From the side of nutrition and metabolism: very often – hypoglycemia.

From the skin and subcutaneous tissue: infrequently – lipodystrophy.

Generalized disorders and disorders at the injection site: often – reactions at the injection site; infrequently – peripheral edema.

Description of individual adverse reactions

From the immune system

Allergic reactions may occur during the use of insulin preparations. Immediate allergic reactions to insulin or excipients can be life-threatening.

Urticaria and hypersensitivity reactions are rarely observed when using Tresiba Flextach, which are manifested by swelling of the tongue and lips, diarrhea, nausea, fatigue and itching.


Hypoglycemia can occur when the dose of insulin significantly exceeds the patient's need for insulin. Severe hypoglycemia can lead to loss of consciousness and/or seizures, followed by temporary or permanent brain dysfunction and even death. Symptoms of hypoglycemia usually occur suddenly. These include cold sweats, pale and cold skin, fatigue, nervousness or tremors, anxiety, unusual fatigue or weakness, confusion, impaired concentration, drowsiness, excessive hunger, visual disturbances, headache, nausea, and rapid heartbeat.


Lipodystrophy, including lipohypertrophy and lipoatrophy, can develop at injection sites. Constantly changing the injection site in one area of the body will reduce the risk of developing these reactions.

Injection site reactions

When Treciba Flextach® is administered at the injection site, skin reactions may occur, including hematomas, pain, bleeding, erythema, nodules, swelling, discoloration, itching, a feeling of warmth and compaction at the injection site. These reactions are usually moderate to temporary and resolve with continued treatment.


The frequency, type and severity of adverse reactions in children do not differ from those in the general population of patients with diabetes mellitus (see the section "pharmacodynamics").

Special populations

According to clinical studies, the frequency, type and severity of adverse reactions observed in elderly patients and patients with impaired renal and hepatic function do not differ from those in the general population.

Expiration date.

2.5 years old.

Storage conditions.

Store in the refrigerator at a temperature of 2-8 °C (not too close to the freezer). Do not freeze. To protect yourself from sunlight, keep the pen with the cap on.

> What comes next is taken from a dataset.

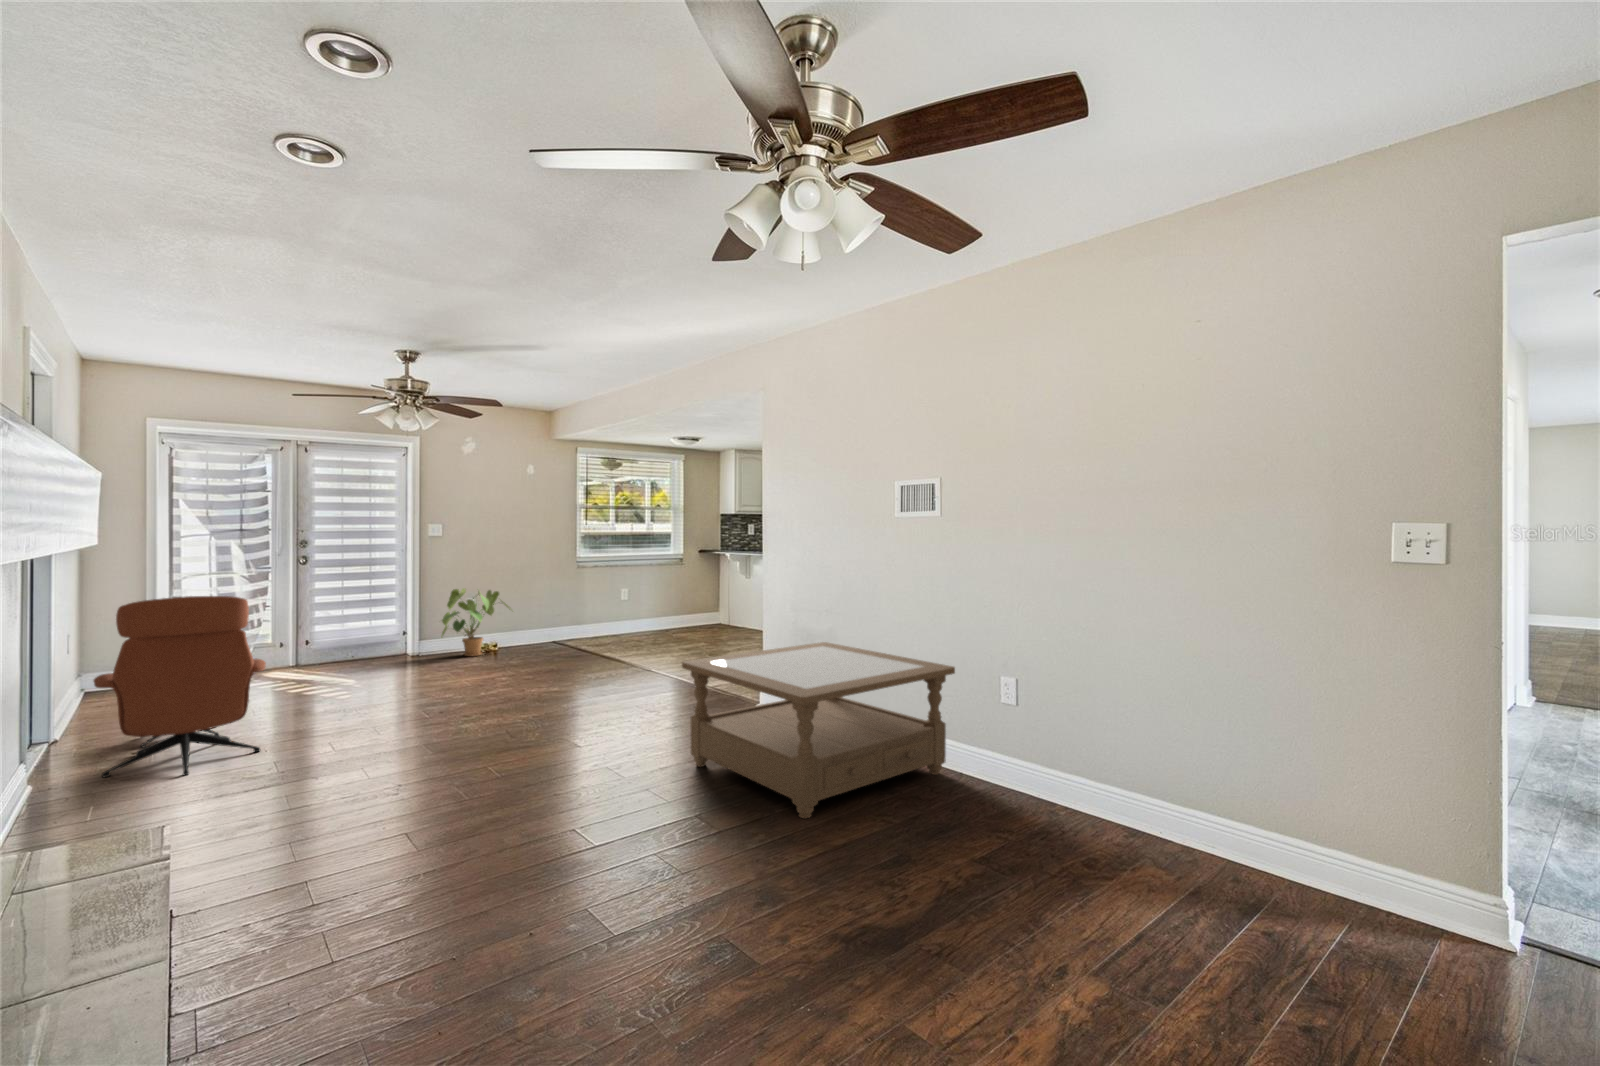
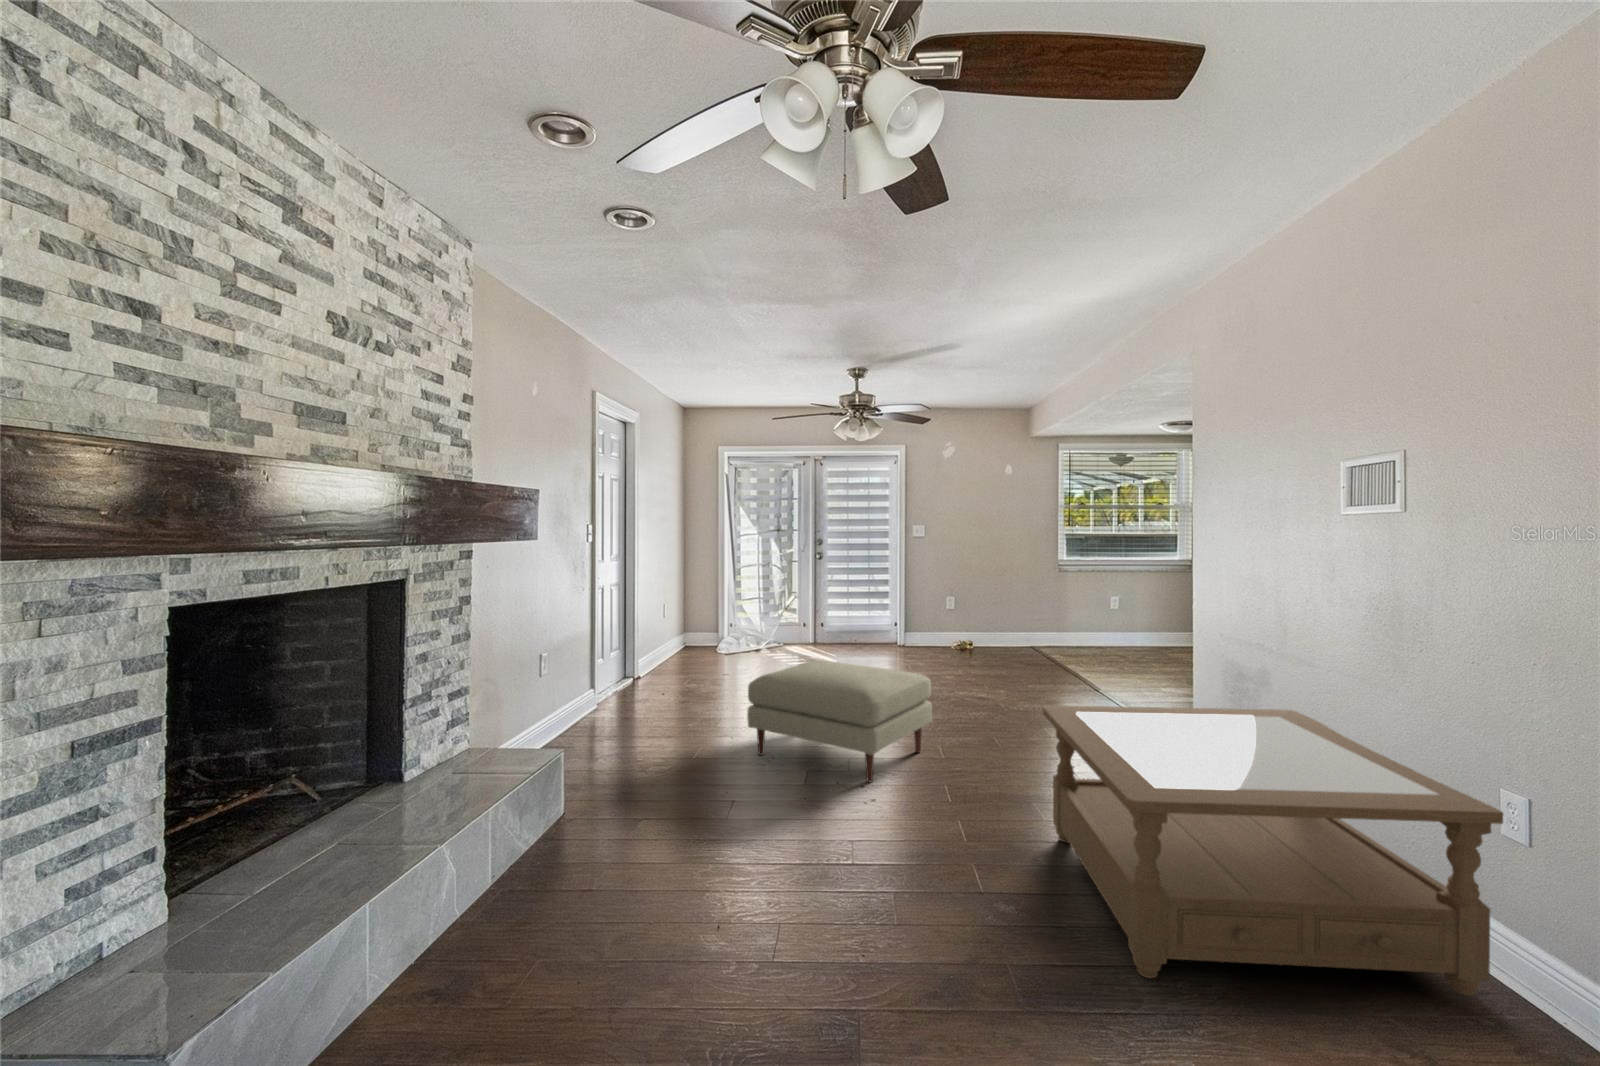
house plant: present [442,588,511,656] -> none [917,586,987,652]
lounge chair: present [94,596,266,777] -> none [632,587,734,723]
ottoman: none [340,662,541,777] -> present [747,660,932,782]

Store the syringe pen after the first use at a temperature not exceeding 30 °C. It can be stored in the refrigerator at a temperature of 2-8 °C. use for 8 weeks.  After each injection, the syringe pen should be closed again with a cap to protect it from light.

Keep out of reach of children.


The addition of various substances to Treciba Flextach may lead to degradation of degludec insulin.

Treciba Flextach should not be added to infusion solutions or mixed with any other drug.